→ **Exercise aim**
Select the lines below containing the word "pixels".

→ **Supplied material**
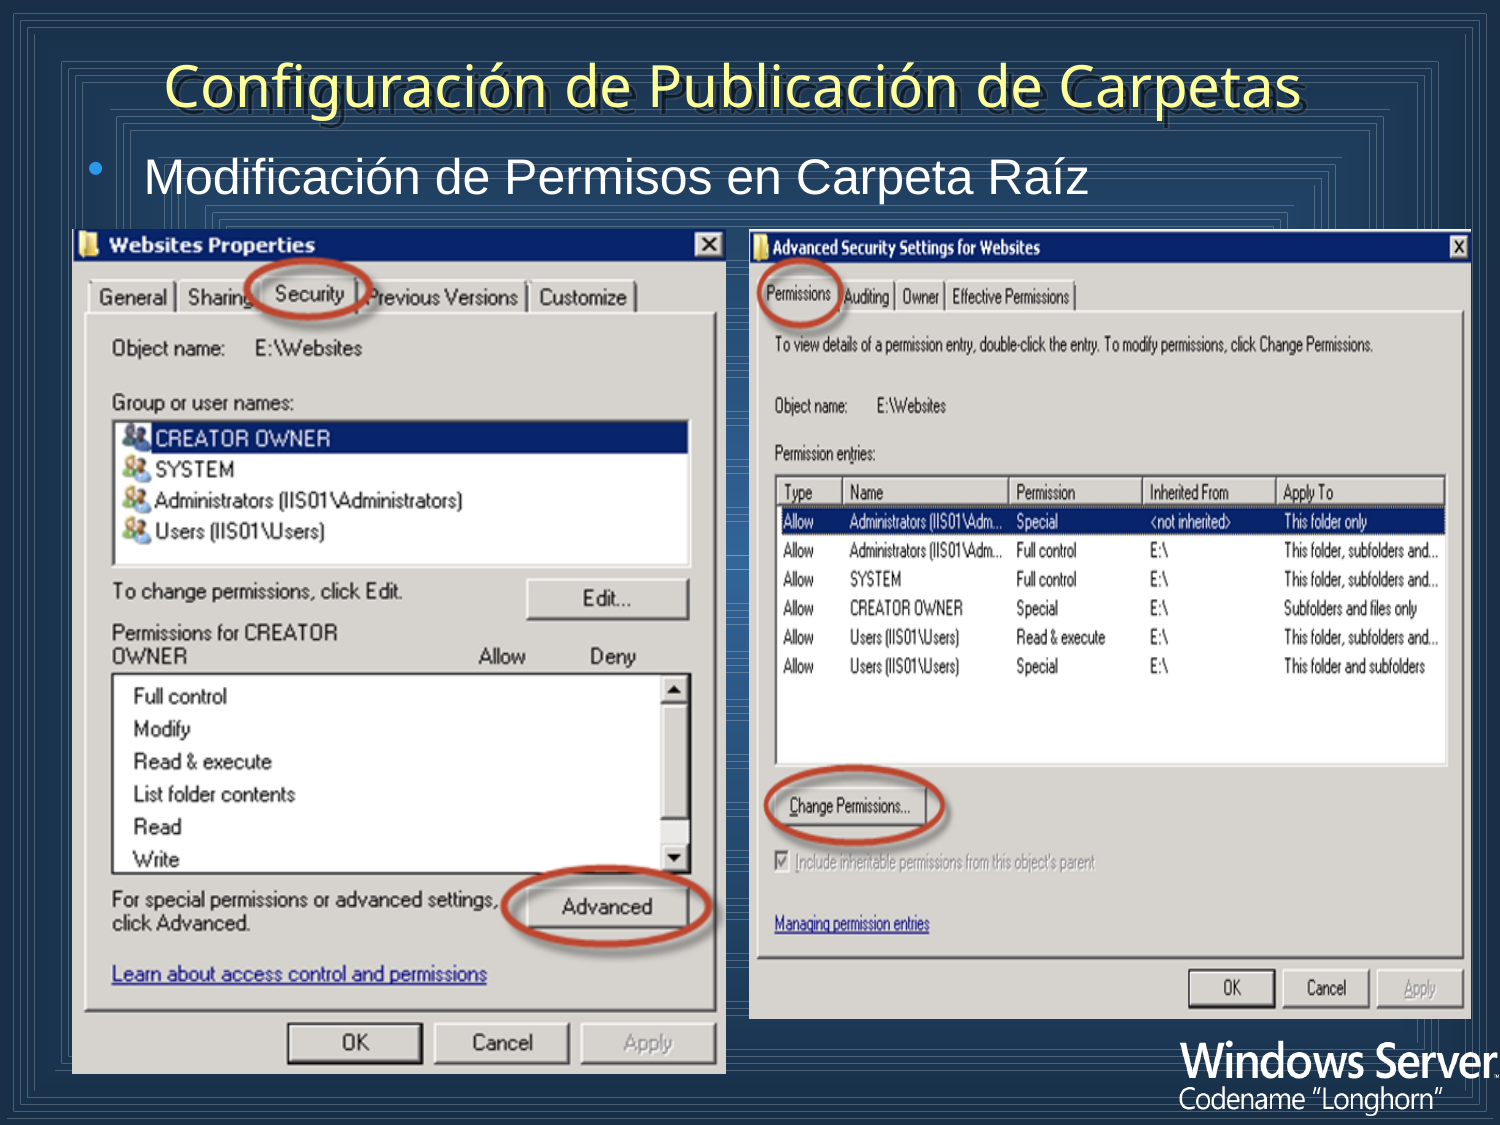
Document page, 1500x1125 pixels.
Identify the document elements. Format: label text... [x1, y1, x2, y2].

picture [749, 229, 1471, 1020]
picture [72, 229, 726, 1074]
list Modificación de Permisos en Carpeta Raíz [72, 148, 1468, 220]
title Configuración de Publicación de Carpetas [41, 18, 1426, 150]
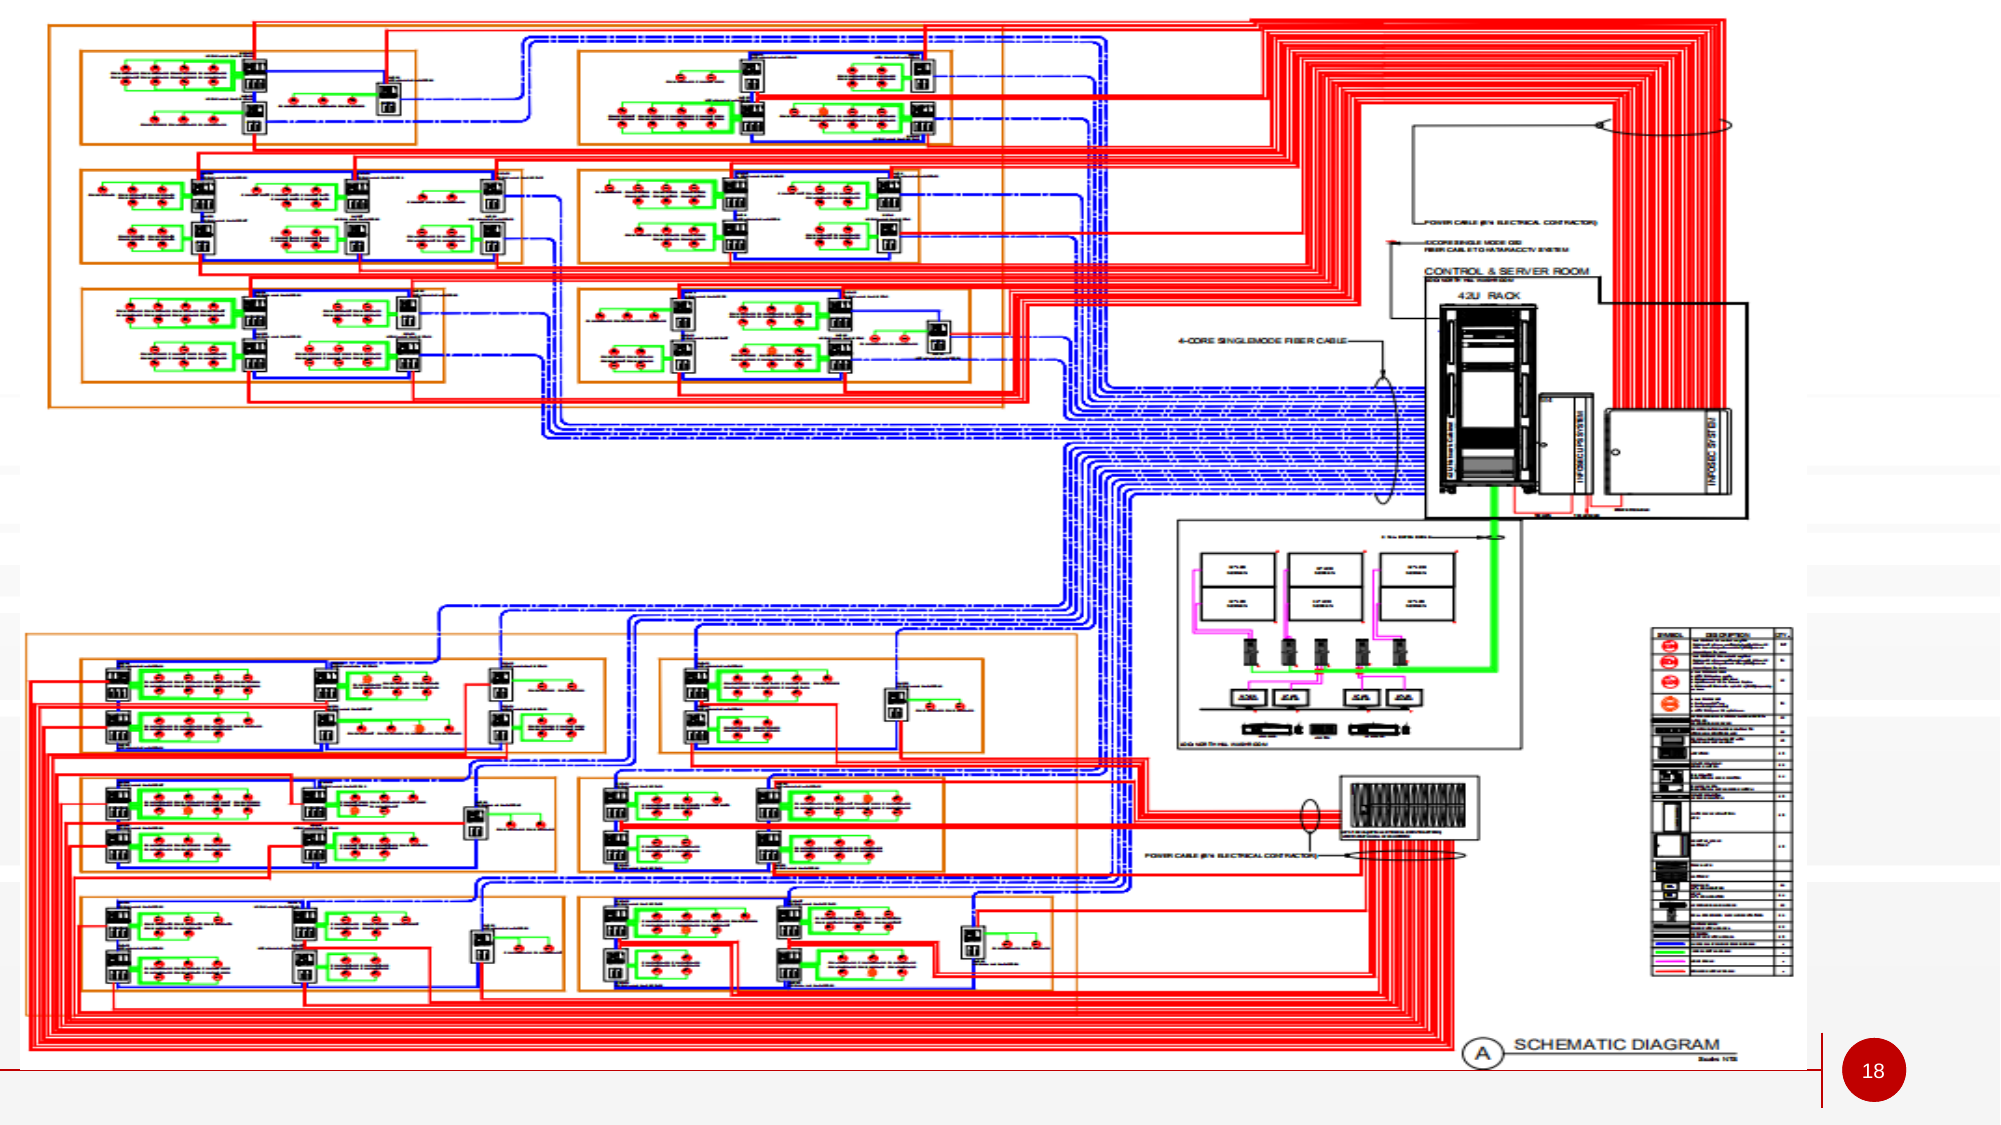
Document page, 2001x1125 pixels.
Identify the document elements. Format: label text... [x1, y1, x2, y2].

picture [19, 0, 1807, 1070]
text_box 18 [1847, 1049, 1900, 1090]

→ **Reply**
Document page, 1500x1125 pixels.
Document page, 2001x1125 pixels.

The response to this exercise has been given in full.